**Given request**.
Quote every question posed in the forum post about domain squatters, including the one in its title.

**Excerpt**.
^^^^

Ask HN: How do you deal with domain squatters? - one-off

I work for a well known, but very small startup that does not have a dedicated legal staff, nor the money to pay for one.  A more-well-known competitor of ours recently registered a domain that is a one letter transposition of our main domain, and redirected it to their homepage.  The name of our site is not a generic term, and as far as I can tell this is a willful violation of anti-cyberquatting laws: http://thomas.loc.gov/cgi-bin/query/z?c106:S.1255.IS:=<p>The problem is, how does a small business like ours approach this? We have attempted to contact the competitor directly, but been blown off.  Do we bite the bullet and hire a lawyer, hoping that we can win enough money to pay for them?  Do trademark attorneys work like personal injury attorneys, and not collect unless victorious?  We've never had to deal with major legal issues before, and this is somewhat overwhelming.<p>(I've created a one-post account for this as I don't want to needlessly complicate the matter by divulging the identities of the involved companies.)

^^^^

(Excerpt from a dataset)
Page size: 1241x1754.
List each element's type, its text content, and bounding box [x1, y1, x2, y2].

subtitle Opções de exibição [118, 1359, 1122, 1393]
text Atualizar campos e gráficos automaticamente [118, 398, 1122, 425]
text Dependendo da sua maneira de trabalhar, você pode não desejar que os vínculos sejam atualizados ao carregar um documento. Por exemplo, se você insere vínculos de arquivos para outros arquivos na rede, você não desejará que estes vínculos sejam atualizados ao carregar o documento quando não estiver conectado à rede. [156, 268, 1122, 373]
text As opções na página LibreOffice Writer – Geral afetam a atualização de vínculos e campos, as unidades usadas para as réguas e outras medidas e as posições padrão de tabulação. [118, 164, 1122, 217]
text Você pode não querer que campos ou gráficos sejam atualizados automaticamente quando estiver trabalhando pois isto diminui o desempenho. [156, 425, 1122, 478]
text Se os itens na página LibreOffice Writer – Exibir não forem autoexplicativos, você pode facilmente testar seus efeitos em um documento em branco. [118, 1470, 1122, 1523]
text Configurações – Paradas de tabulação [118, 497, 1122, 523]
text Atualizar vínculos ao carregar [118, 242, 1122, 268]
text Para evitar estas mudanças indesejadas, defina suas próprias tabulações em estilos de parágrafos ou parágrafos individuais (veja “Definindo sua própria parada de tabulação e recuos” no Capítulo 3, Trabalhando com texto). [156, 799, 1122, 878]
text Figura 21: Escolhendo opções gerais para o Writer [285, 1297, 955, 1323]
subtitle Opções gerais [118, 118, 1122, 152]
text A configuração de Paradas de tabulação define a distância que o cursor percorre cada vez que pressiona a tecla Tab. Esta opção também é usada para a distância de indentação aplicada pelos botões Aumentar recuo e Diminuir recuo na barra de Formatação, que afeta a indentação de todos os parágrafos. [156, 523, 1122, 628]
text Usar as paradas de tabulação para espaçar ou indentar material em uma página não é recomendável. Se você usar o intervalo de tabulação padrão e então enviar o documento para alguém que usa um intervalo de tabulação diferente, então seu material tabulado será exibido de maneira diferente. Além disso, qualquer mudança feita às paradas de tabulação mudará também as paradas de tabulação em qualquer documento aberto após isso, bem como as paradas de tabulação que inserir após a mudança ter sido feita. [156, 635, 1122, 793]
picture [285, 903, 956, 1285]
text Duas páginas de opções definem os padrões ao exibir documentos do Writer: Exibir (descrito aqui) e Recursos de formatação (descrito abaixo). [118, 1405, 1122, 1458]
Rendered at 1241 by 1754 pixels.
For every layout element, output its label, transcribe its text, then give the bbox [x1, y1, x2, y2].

^^^^

**Worked solution**.
- Ask HN: How do you deal with domain squatters?
- The problem is, how does a small business like ours approach this?
- Do we bite the bullet and hire a lawyer, hoping that we can win enough money to pay for them?
- Do trademark attorneys work like personal injury attorneys, and not collect unless victorious?